Despite many landlords going the extra mile to keep tenants in their homes throughout the pandemic, data shows landlords have lost up to £437m so far, some landlords are now struggling to keep their heads above water themselves. As a result of this, the NRLA campaigned for a comprehensive financial package from Government to support the sector and allow tenants to pay off rent arrears built because of the pandemic and we continue to push for this.
This year we also launched our proposals for the Renters’ Reform Bill, the central feature of our plan is to provide clear and comprehensive grounds upon which landlords may legitimately regain possession of their properties.

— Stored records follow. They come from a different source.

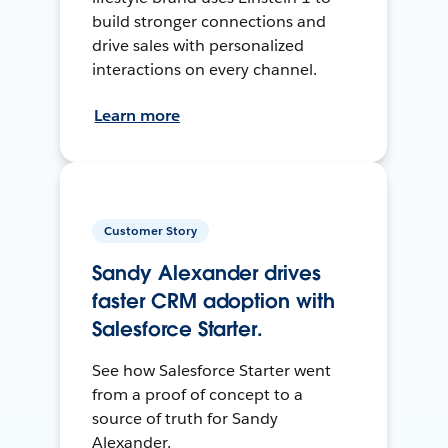
build stronger connections and
drive sales with personalized
interactions on every channel.
Learn more
Customer Story
Sandy Alexander drives
faster CRM adoption with
Salesforce Starter.
See how Salesforce Starter went
from a proof of concept to a
source of truth for Sandy
Alexander.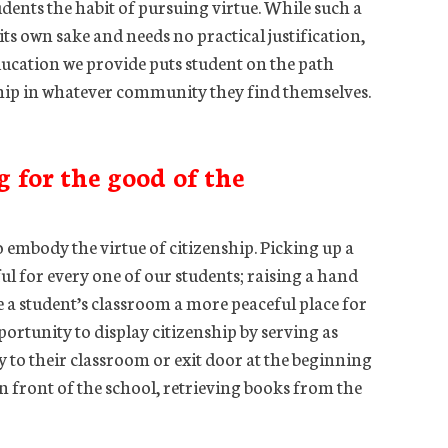
udents the habit of pursuing virtue. While such a
or its own sake and needs no practical justification,
s education we provide puts student on the path
ship in whatever community they find themselves.
g for the good of the
 embody the virtue of citizenship. Picking up a
ful for every one of our students; raising a hand
 a student’s classroom a more peaceful place for
portunity to display citizenship by serving as
 to their classroom or exit door at the beginning
in front of the school, retrieving books from the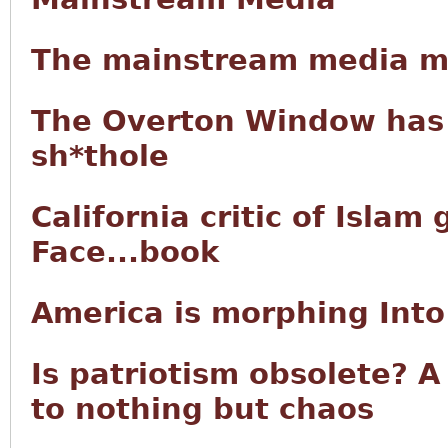
The mainstream media mor
The Overton Window has 
sh*thole
California critic of Islam
Face...book
America is morphing Into
Is patriotism obsolete? A
to nothing but chaos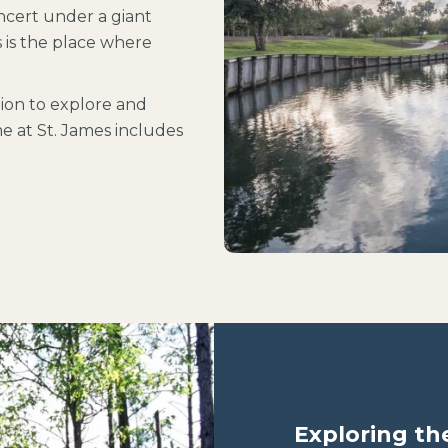
oncert under a giant
s is the place where
tion to explore and
 at St. James includes
Exploring th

We recognise the urgent need to improve the way that courts handle possession cases. At present they take too long. Our plans would help to reduce the number of cases going to the courts, ensuring they can more swiftly hear and decide upon the ones that do arise. For landlords, our plans would ensure cases could be fast-tracked through the courts where tenants failed to abide by whatever was agreed during conciliation, or where tenants failed to properly engage with the process.
As we go into 2021 we continue to help and support landlords through these most unprecedented times and campaign for a positive change. We expect to see some movement, not least on the Renters’ Reform Bill, which will see the Government eventually abolish Section 21 repossessions. We will be working alongside the Government to ensure that its replacement is a fair system that works for and protects landlords and ensures landlords have the confidence to provide the homes to rent the country so desperately needs.